EXERCISE GOAL ->
Could you reproduce every record below exactly, excluding all pictures?

Saved entries:
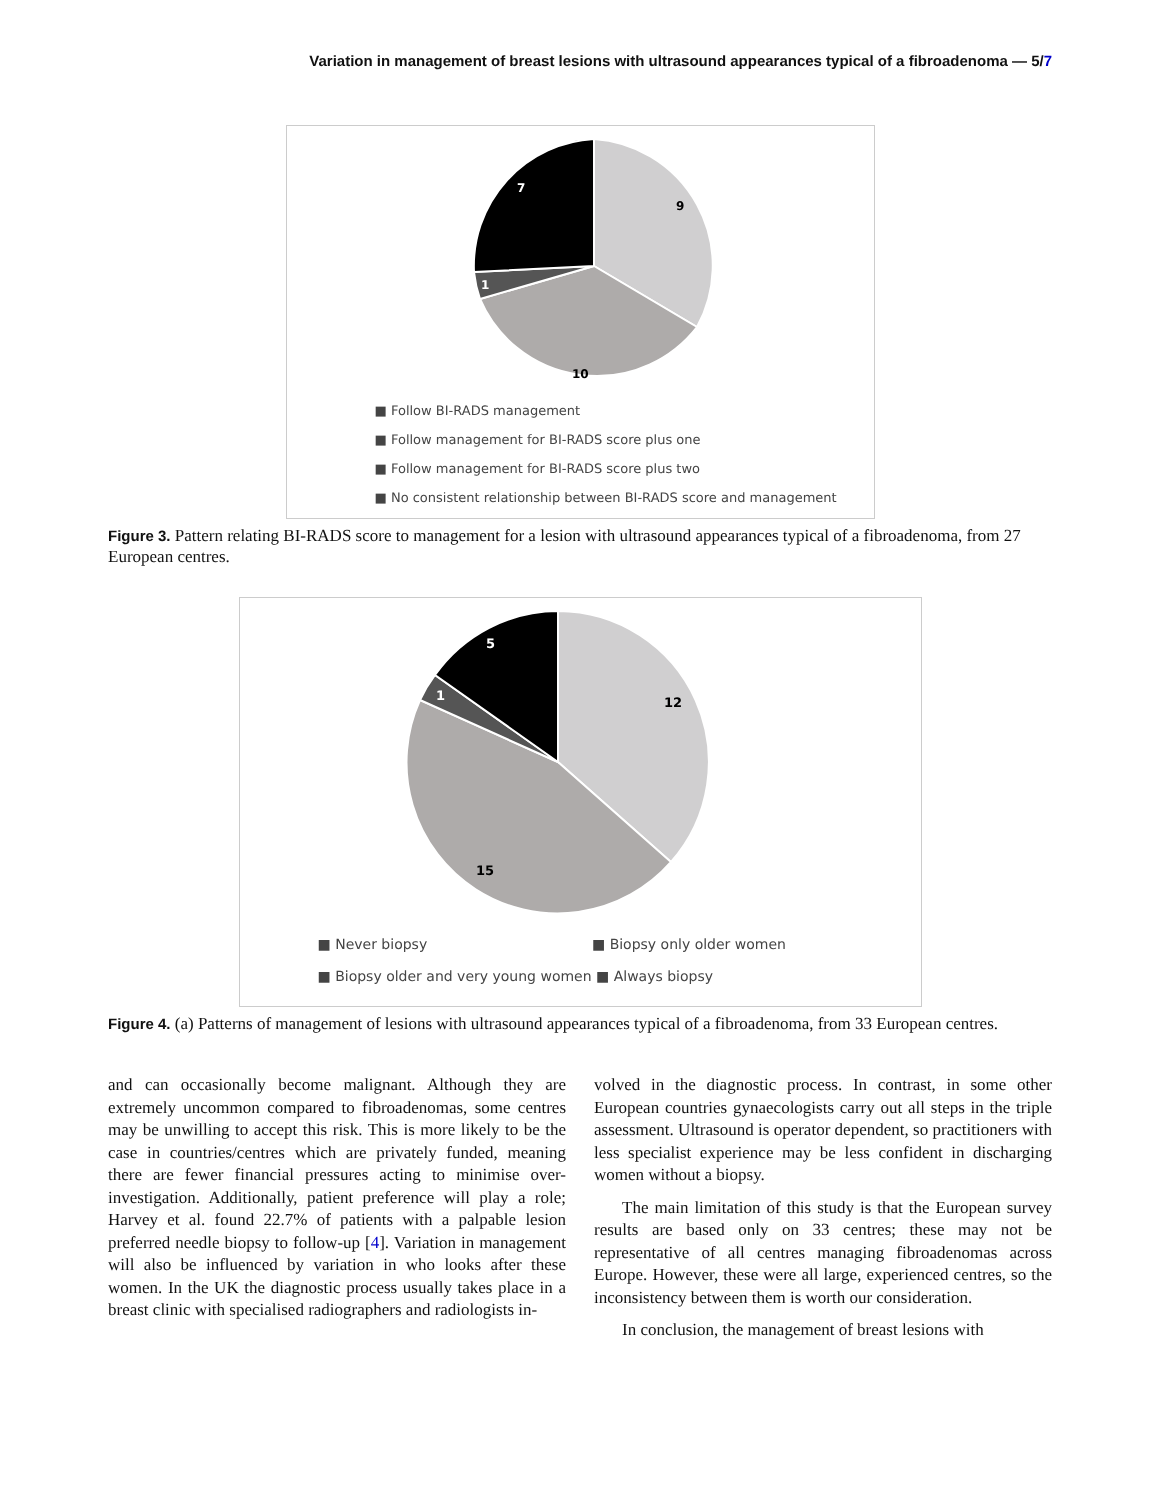Variation in management of breast lesions with ultrasound appearances typical of a fibroadenoma — 5/7
7
9
1
10
■ Follow BI-RADS management
■ Follow management for BI-RADS score plus one
■ Follow management for BI-RADS score plus two
■ No consistent relationship between BI-RADS score and management
Figure 3. Pattern relating BI-RADS score to management for a lesion with ultrasound appearances typical of a fibroadenoma, from 27 European centres.
5
12
1
15
■ Never biopsy ■ Biopsy only older women
■ Biopsy older and very young women ■ Always biopsy
Figure 4. (a) Patterns of management of lesions with ultrasound appearances typical of a fibroadenoma, from 33 European centres.
and can occasionally become malignant. Although they are extremely uncommon compared to fibroadenomas, some centres may be unwilling to accept this risk. This is more likely to be the case in countries/centres which are privately funded, meaning there are fewer financial pressures acting to minimise over-investigation. Additionally, patient preference will play a role; Harvey et al. found 22.7% of patients with a palpable lesion preferred needle biopsy to follow-up [4]. Variation in management will also be influenced by variation in who looks after these women. In the UK the diagnostic process usually takes place in a breast clinic with specialised radiographers and radiologists in-
volved in the diagnostic process. In contrast, in some other European countries gynaecologists carry out all steps in the triple assessment. Ultrasound is operator dependent, so practitioners with less specialist experience may be less confident in discharging women without a biopsy.
The main limitation of this study is that the European survey results are based only on 33 centres; these may not be representative of all centres managing fibroadenomas across Europe. However, these were all large, experienced centres, so the inconsistency between them is worth our consideration.
In conclusion, the management of breast lesions with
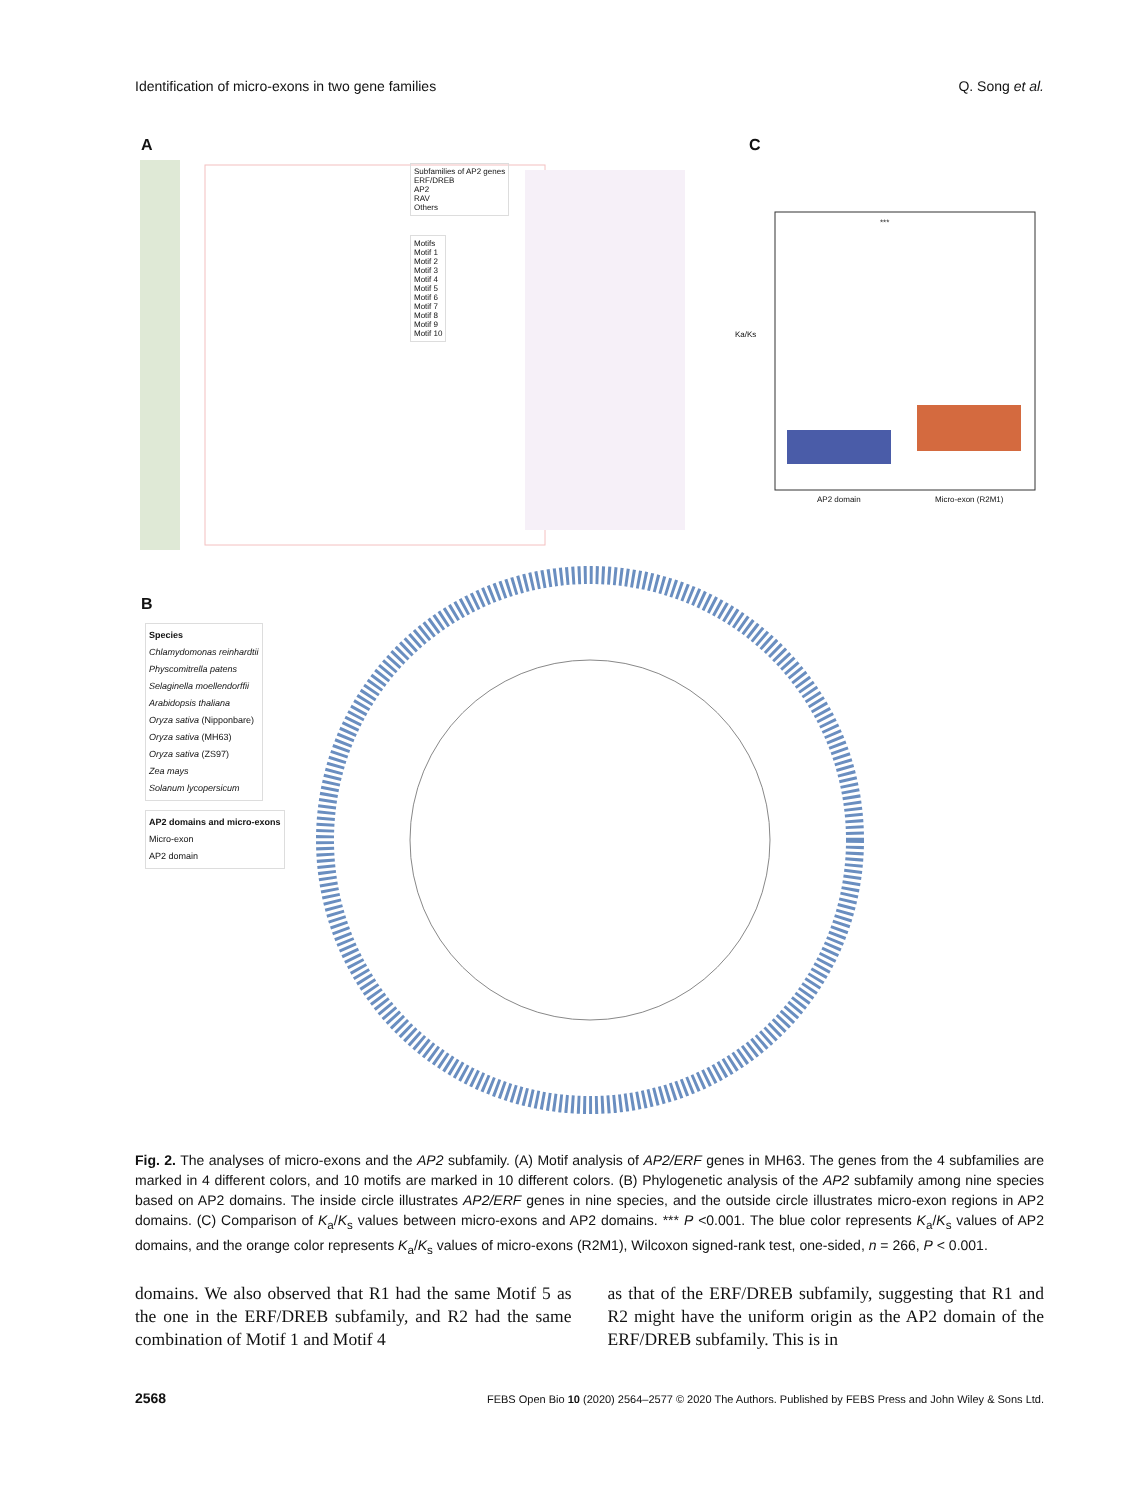Identification of micro-exons in two gene families Q. Song et al.
A C
B
Subfamilies of AP2 genes
ERF/DREB
AP2
RAV
Others
Motifs
Motif 1
Motif 2
Motif 3
Motif 4
Motif 5
Motif 6
Motif 7
Motif 8
Motif 9
Motif 10
***
Ka/Ks
AP2 domain Micro-exon (R2M1)
Species
Chlamydomonas reinhardtii
Physcomitrella patens
Selaginella moellendorffii
Arabidopsis thaliana
Oryza sativa (Nipponbare)
Oryza sativa (MH63)
Oryza sativa (ZS97)
Zea mays
Solanum lycopersicum
AP2 domains and micro-exons
Micro-exon
AP2 domain
Fig. 2. The analyses of micro-exons and the AP2 subfamily. (A) Motif analysis of AP2/ERF genes in MH63. The genes from the 4 subfamilies are marked in 4 different colors, and 10 motifs are marked in 10 different colors. (B) Phylogenetic analysis of the AP2 subfamily among nine species based on AP2 domains. The inside circle illustrates AP2/ERF genes in nine species, and the outside circle illustrates micro-exon regions in AP2 domains. (C) Comparison of K<sub>a</sub>/K<sub>s</sub> values between micro-exons and AP2 domains. *** P <0.001. The blue color represents K<sub>a</sub>/K<sub>s</sub> values of AP2 domains, and the orange color represents K<sub>a</sub>/K<sub>s</sub> values of micro-exons (R2M1), Wilcoxon signed-rank test, one-sided, n = 266, P < 0.001.
domains. We also observed that R1 had the same Motif 5 as the one in the ERF/DREB subfamily, and R2 had the same combination of Motif 1 and Motif 4
as that of the ERF/DREB subfamily, suggesting that R1 and R2 might have the uniform origin as the AP2 domain of the ERF/DREB subfamily. This is in
2568 FEBS Open Bio 10 (2020) 2564–2577 © 2020 The Authors. Published by FEBS Press and John Wiley & Sons Ltd.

EXERCISE ANSWER ->
Variation in management of breast lesions with ultrasound appearances typical of a fibroadenoma — 5/7
7
9
1
10
■ Follow BI-RADS management
■ Follow management for BI-RADS score plus one
■ Follow management for BI-RADS score plus two
■ No consistent relationship between BI-RADS score and management
Figure 3. Pattern relating BI-RADS score to management for a lesion with ultrasound appearances typical of a fibroadenoma, from 27 European centres.
5
12
1
15
■ Never biopsy ■ Biopsy only older women
■ Biopsy older and very young women ■ Always biopsy
Figure 4. (a) Patterns of management of lesions with ultrasound appearances typical of a fibroadenoma, from 33 European centres.
and can occasionally become malignant. Although they are extremely uncommon compared to fibroadenomas, some centres may be unwilling to accept this risk. This is more likely to be the case in countries/centres which are privately funded, meaning there are fewer financial pressures acting to minimise over-investigation. Additionally, patient preference will play a role; Harvey et al. found 22.7% of patients with a palpable lesion preferred needle biopsy to follow-up [4]. Variation in management will also be influenced by variation in who looks after these women. In the UK the diagnostic process usually takes place in a breast clinic with specialised radiographers and radiologists in-
volved in the diagnostic process. In contrast, in some other European countries gynaecologists carry out all steps in the triple assessment. Ultrasound is operator dependent, so practitioners with less specialist experience may be less confident in discharging women without a biopsy.
The main limitation of this study is that the European survey results are based only on 33 centres; these may not be representative of all centres managing fibroadenomas across Europe. However, these were all large, experienced centres, so the inconsistency between them is worth our consideration.
In conclusion, the management of breast lesions with
Identification of micro-exons in two gene families Q. Song et al.
A C
B
Subfamilies of AP2 genes
ERF/DREB
AP2
RAV
Others
Motifs
Motif 1
Motif 2
Motif 3
Motif 4
Motif 5
Motif 6
Motif 7
Motif 8
Motif 9
Motif 10
***
Ka/Ks
AP2 domain Micro-exon (R2M1)
Species
Chlamydomonas reinhardtii
Physcomitrella patens
Selaginella moellendorffii
Arabidopsis thaliana
Oryza sativa (Nipponbare)
Oryza sativa (MH63)
Oryza sativa (ZS97)
Zea mays
Solanum lycopersicum
AP2 domains and micro-exons
Micro-exon
AP2 domain
Fig. 2. The analyses of micro-exons and the AP2 subfamily. (A) Motif analysis of AP2/ERF genes in MH63. The genes from the 4 subfamilies are marked in 4 different colors, and 10 motifs are marked in 10 different colors. (B) Phylogenetic analysis of the AP2 subfamily among nine species based on AP2 domains. The inside circle illustrates AP2/ERF genes in nine species, and the outside circle illustrates micro-exon regions in AP2 domains. (C) Comparison of K<sub>a</sub>/K<sub>s</sub> values between micro-exons and AP2 domains. *** P <0.001. The blue color represents K<sub>a</sub>/K<sub>s</sub> values of AP2 domains, and the orange color represents K<sub>a</sub>/K<sub>s</sub> values of micro-exons (R2M1), Wilcoxon signed-rank test, one-sided, n = 266, P < 0.001.
domains. We also observed that R1 had the same Motif 5 as the one in the ERF/DREB subfamily, and R2 had the same combination of Motif 1 and Motif 4
as that of the ERF/DREB subfamily, suggesting that R1 and R2 might have the uniform origin as the AP2 domain of the ERF/DREB subfamily. This is in
2568 FEBS Open Bio 10 (2020) 2564–2577 © 2020 The Authors. Published by FEBS Press and John Wiley & Sons Ltd.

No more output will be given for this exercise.